The 39 Steps
|Date||5th December 2019|
|Society||Viva Theatre Company|
|Venue||Victoria Hall Fordham|
|Type of Production||Play|
|Director||Alison O'Connor and Keith Gallois|
Author: Julie Petrucci
John Buchan’s 1915 novel The 39 Steps is full of exciting scenes and great dramas with all the intrigue and danger that is the hallmark of a spy thriller. Alfred Hitchcock brought it to the screen in 1935 and there has been two remakes since (in 1959 and 1978). This enjoyable production of Patrick Barlow’s adaption was true to the original story but full of laugh out loud comedy, cleverly brought to the Victoria Hall, Fordham’s stage by some impressive individual performances from a very talented cast, underpinned with extremely clever stage craft.
Ben Clark as Richard Hannay managed to carry all the charisma and charm needed for the part. He certainly pulled out all the stops portraying his character as the dashing debonair and courageous hero that had the ladies on stage swooning at every suitable moment.
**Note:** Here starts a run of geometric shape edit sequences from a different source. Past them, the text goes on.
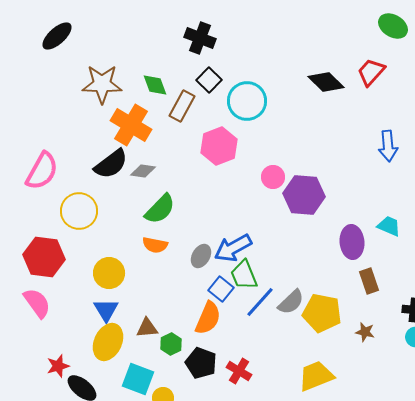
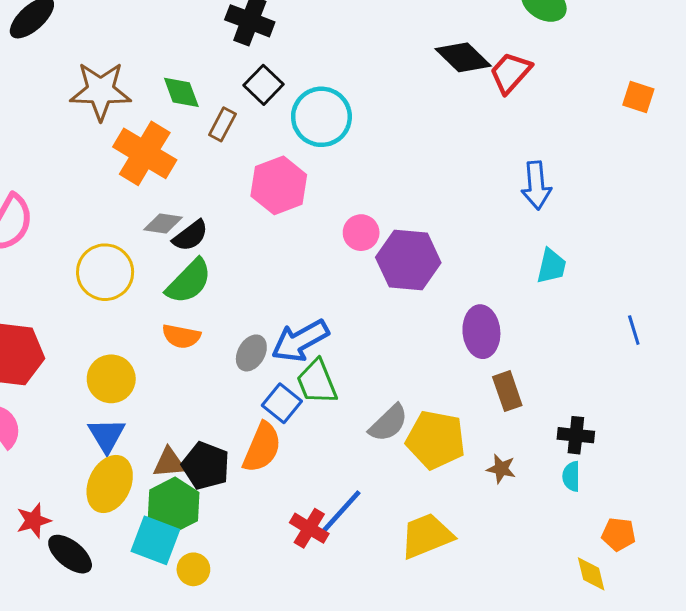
black diamond: (326, 82) -> (463, 57), moved
brown rectangle: (182, 106) -> (222, 124), size x0.7
black semicircle: (111, 164) -> (190, 236), moved, size x0.7
yellow circle: (79, 211) -> (105, 272), moved
cyan trapezoid: (389, 226) -> (552, 266), moved, turned 80
blue line: (260, 302) -> (341, 511), moved
green hexagon: (171, 344) -> (174, 505), moved, size x1.6
black pentagon: (201, 363) -> (206, 466), moved

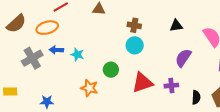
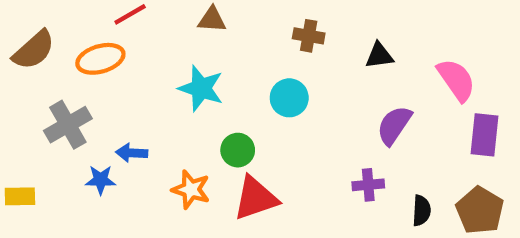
brown cross: (134, 25) -> (309, 36), moved
blue arrow: (56, 50) -> (132, 153), moved
cyan star: (77, 55) -> (201, 88), moved, size x1.5
red triangle: (142, 83) -> (255, 198), moved
blue star: (47, 102) -> (101, 180), moved

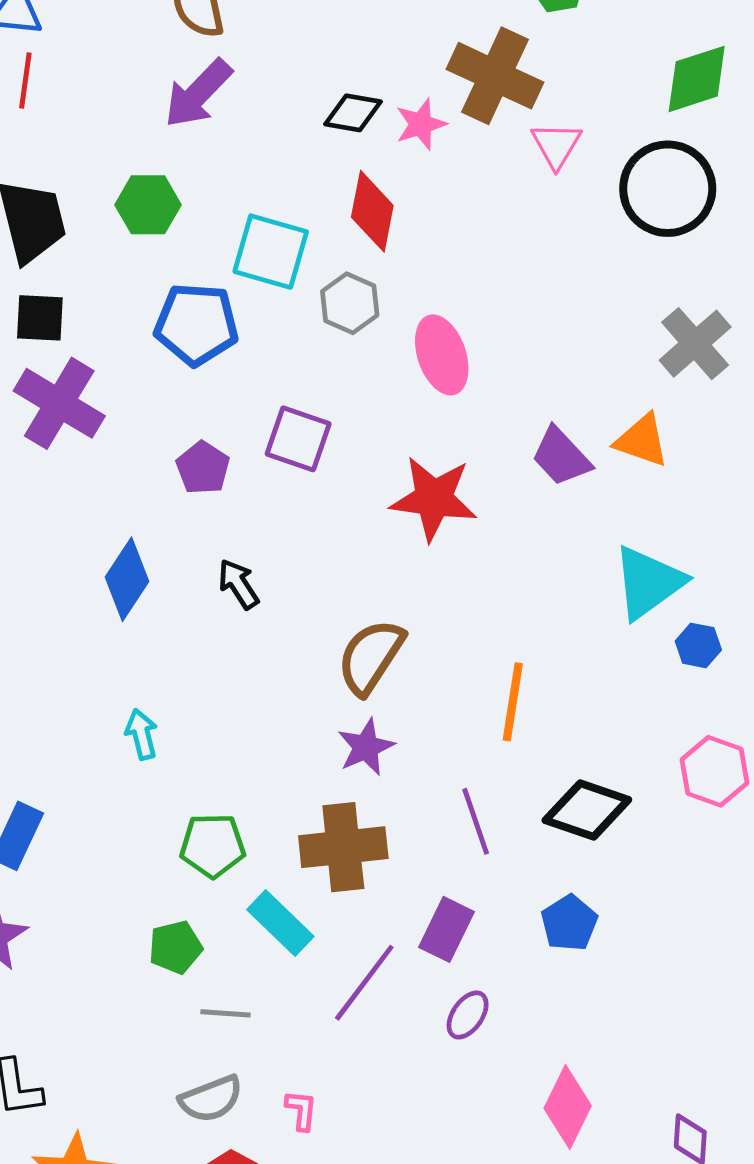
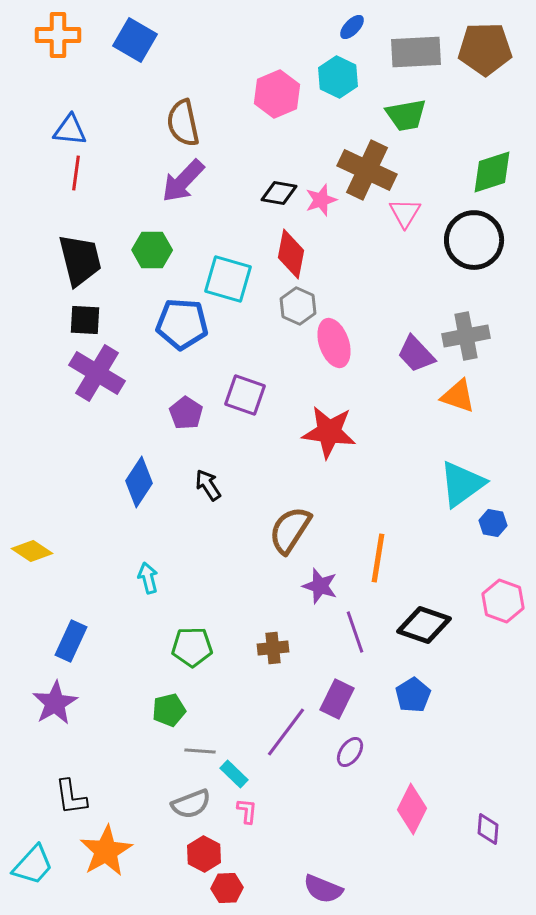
gray hexagon: (350, 303) -> (298, 306), moved
gray cross: (695, 344) -> (466, 336), moved, turned 30
purple trapezoid: (561, 457) -> (416, 354), moved
purple star: (366, 747) -> (320, 586), moved, turned -30
brown cross: (343, 847) -> (273, 648), size x0.6
cyan rectangle: (280, 923) -> (234, 774), moved, size x0.7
In the role of ‘Annabella Schmidt’ the German secret agent Jessica Wildman was totally believable as she was when switching characters to those of ‘Margaret’ the sweet Scottish crofter’s wife and ‘Pamela Edwards’ the hoity heroine. All played with respective clear accents of quality and tone.
Two other fine actors (Samantha Gallop and David Tickner) played a plethora of parts throughout with well delivered dialogue Timing from them both was pacey, particularly in the Flying Scotsman scene when the two played a number of roles switching from bowler hatted passengers to police officers, train guards and a newspaper seller with differing hats and whistles– just some of the 100 or so characters in this production.
Kerry Hibbert and Jenny Tayler-Surridge flitted on either in scenes or between scenes playing everything from Music Hall double acts, The Scottish Pipe Band, sheep and cows. The result would not have been so special without the support of talented technical and backstage teams providing an innovative number of props, furniture and clever sets plus a myriad of excellent costumes. The lighting and the seemingly hundreds of superbly cued sound effects - not forgetting the very appropriate thriller theme music (Dick Barton Special Agent and Paul Temple etc) played at every appropriate moment.
Directors Alison O’Connor and Keith Gallois’ production was a very clever and imaginative version of this light hearted comedy impressively performed with plenty of "tongue in the cheek" moments and plenty of laughter.
Congratulations to everyone involved in this exceptionally enjoyable production.